DATASET:
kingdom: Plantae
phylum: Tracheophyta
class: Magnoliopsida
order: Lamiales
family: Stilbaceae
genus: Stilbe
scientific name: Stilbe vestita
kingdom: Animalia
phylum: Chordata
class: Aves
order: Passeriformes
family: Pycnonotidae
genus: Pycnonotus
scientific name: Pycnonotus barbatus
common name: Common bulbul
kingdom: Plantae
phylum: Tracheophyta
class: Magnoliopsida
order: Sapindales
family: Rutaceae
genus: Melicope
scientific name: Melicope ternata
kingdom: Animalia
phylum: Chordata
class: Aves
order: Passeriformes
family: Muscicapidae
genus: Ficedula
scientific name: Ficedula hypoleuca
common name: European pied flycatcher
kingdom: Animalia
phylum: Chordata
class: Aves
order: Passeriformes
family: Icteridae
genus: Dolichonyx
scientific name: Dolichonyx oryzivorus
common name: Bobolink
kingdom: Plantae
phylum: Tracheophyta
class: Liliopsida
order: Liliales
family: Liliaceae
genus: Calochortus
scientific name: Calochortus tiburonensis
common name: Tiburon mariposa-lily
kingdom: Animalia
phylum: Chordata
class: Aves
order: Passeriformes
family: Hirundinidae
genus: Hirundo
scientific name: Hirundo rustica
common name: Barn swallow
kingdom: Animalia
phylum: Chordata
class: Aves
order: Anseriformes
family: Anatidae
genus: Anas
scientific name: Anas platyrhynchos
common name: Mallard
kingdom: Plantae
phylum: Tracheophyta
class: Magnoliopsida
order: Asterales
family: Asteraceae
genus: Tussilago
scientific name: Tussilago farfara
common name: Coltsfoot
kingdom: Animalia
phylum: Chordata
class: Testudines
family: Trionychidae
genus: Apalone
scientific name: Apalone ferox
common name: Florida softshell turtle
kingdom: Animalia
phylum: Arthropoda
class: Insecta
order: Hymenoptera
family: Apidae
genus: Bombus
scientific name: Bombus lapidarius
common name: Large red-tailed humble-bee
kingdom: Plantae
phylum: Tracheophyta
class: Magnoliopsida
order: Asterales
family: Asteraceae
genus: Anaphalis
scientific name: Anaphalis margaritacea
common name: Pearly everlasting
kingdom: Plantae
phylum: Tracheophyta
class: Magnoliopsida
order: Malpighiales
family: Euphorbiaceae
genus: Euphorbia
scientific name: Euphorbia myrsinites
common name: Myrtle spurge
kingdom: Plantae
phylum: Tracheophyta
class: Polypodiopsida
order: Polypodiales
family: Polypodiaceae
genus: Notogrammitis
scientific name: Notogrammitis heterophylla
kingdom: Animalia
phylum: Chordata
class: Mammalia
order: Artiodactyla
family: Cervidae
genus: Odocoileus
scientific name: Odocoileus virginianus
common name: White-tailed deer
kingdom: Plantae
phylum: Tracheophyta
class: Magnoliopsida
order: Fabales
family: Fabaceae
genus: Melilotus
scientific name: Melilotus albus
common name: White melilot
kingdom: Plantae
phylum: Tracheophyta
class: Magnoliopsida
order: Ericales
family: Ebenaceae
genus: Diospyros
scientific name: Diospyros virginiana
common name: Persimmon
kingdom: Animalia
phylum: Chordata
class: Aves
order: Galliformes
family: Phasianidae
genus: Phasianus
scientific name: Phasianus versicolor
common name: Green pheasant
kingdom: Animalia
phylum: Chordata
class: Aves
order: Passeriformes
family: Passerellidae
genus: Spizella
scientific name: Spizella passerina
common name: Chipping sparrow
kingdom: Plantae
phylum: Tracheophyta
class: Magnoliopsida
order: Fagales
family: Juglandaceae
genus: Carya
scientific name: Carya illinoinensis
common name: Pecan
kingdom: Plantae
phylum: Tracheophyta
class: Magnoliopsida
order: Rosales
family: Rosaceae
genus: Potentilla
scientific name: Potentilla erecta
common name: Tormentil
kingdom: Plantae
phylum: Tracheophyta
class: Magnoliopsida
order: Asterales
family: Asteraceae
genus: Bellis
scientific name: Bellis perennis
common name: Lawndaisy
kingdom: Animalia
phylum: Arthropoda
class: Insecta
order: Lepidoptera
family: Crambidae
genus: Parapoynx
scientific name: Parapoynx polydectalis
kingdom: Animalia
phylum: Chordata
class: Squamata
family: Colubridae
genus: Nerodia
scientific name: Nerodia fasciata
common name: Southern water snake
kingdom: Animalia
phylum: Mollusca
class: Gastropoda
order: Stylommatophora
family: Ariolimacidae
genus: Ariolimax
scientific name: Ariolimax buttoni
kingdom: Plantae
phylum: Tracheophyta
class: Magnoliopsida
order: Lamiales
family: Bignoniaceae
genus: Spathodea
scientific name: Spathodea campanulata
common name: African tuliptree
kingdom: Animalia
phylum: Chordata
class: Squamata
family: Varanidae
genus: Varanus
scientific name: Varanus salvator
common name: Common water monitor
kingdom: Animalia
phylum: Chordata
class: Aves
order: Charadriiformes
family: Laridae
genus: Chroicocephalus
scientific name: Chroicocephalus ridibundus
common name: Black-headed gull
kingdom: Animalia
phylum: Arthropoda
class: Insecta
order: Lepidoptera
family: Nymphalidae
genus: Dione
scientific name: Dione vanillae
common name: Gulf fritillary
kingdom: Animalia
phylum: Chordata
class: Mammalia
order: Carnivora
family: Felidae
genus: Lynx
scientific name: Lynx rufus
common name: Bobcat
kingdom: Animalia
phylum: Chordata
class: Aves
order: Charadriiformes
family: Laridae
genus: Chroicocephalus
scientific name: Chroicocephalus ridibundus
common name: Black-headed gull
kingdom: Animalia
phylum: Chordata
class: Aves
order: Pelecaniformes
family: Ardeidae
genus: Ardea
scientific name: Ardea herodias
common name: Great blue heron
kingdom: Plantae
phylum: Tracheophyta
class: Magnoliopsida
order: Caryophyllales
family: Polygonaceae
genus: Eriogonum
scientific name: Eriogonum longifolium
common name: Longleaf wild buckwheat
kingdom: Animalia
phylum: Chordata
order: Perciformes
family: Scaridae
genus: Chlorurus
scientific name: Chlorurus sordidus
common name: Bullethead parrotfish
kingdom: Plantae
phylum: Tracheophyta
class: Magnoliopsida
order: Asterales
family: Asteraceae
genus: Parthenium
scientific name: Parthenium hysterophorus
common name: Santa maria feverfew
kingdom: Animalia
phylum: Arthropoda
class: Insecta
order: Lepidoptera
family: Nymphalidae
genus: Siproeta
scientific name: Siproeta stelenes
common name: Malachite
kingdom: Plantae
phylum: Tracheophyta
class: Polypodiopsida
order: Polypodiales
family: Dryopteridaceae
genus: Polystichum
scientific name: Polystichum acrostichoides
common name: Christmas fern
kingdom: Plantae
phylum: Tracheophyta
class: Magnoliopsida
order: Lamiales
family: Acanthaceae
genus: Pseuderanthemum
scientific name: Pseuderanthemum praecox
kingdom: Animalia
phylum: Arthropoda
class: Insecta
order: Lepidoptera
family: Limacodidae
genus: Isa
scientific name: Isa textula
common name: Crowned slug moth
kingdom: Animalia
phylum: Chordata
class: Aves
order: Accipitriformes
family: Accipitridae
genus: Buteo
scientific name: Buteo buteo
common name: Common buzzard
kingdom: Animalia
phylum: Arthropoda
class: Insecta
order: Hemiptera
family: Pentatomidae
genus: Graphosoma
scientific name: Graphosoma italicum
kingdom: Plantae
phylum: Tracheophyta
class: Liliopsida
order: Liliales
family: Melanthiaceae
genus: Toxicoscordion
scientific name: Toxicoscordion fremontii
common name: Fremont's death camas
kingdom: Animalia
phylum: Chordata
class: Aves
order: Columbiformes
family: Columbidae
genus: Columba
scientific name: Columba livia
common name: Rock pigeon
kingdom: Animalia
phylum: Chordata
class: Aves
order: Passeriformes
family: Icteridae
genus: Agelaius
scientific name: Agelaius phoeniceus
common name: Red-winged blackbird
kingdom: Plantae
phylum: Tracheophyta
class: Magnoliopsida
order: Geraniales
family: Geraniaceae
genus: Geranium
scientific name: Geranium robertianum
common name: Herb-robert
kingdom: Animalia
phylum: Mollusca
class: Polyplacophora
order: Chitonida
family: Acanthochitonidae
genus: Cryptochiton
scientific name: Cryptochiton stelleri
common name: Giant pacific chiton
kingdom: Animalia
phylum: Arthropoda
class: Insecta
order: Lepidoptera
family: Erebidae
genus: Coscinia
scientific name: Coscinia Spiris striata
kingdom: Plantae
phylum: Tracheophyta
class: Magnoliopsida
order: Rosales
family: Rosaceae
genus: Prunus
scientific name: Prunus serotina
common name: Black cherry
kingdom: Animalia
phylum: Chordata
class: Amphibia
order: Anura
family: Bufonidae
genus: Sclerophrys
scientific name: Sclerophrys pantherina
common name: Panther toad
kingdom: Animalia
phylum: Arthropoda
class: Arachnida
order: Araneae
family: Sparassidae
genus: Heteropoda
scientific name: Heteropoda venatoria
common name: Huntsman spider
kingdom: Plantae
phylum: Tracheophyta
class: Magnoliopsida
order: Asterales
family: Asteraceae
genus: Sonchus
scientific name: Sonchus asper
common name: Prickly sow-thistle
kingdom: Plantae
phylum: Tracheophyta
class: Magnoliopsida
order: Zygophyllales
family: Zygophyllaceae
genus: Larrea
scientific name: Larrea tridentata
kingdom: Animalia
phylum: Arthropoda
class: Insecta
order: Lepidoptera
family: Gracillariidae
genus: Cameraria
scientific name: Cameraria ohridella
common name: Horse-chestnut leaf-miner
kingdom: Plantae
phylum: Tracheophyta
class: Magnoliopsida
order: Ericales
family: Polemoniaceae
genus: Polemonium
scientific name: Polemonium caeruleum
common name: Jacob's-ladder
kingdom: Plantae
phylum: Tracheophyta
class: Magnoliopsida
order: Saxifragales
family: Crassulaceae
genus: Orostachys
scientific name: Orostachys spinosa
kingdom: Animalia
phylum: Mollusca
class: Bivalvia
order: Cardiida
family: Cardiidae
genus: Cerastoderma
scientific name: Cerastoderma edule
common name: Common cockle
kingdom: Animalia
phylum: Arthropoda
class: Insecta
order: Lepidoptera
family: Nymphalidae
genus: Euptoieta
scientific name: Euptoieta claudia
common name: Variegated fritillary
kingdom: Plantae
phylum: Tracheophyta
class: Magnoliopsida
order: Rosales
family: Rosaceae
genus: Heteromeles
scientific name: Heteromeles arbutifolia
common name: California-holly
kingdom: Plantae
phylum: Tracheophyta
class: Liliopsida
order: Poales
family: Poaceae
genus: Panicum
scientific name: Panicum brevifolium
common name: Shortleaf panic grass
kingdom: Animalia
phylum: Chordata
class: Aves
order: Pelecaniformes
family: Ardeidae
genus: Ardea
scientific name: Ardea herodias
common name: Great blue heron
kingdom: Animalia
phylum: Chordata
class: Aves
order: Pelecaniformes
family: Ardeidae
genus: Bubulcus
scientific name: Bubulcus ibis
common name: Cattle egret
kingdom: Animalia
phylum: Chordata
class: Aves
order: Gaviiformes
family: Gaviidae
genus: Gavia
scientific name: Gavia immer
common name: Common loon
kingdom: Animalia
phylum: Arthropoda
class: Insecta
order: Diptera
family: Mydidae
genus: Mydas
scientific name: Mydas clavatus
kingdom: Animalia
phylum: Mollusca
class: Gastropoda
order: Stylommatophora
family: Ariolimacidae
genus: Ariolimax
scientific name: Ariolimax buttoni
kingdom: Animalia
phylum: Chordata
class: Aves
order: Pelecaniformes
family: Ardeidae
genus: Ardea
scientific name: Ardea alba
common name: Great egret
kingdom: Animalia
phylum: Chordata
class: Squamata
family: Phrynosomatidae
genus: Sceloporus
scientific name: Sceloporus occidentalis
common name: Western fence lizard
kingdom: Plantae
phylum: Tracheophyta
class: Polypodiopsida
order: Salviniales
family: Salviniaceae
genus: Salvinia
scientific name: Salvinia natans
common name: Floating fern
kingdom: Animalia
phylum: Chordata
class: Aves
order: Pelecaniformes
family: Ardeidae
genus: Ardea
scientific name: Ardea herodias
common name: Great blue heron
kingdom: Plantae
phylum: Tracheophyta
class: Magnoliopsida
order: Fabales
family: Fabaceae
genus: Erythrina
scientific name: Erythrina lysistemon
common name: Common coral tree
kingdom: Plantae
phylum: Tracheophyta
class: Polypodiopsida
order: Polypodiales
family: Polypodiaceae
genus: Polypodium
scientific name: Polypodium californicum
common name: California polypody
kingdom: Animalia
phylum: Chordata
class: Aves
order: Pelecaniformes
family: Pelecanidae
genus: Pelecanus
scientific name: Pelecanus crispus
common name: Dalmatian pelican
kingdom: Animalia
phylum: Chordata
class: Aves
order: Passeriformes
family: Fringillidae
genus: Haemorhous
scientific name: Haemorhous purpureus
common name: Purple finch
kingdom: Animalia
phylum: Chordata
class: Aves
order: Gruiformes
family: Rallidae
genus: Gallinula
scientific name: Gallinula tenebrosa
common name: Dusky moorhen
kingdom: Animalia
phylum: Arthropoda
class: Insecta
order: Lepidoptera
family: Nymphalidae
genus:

EXERCISE BRIEF: Copy the lines word for word, beginning at the line that contains "class: Testudines" and stopping after the line that contains "scientific name: Bombus lapidarius".

ANSWER TO THIS EXERCISE:
class: Testudines
family: Trionychidae
genus: Apalone
scientific name: Apalone ferox
common name: Florida softshell turtle
kingdom: Animalia
phylum: Arthropoda
class: Insecta
order: Hymenoptera
family: Apidae
genus: Bombus
scientific name: Bombus lapidarius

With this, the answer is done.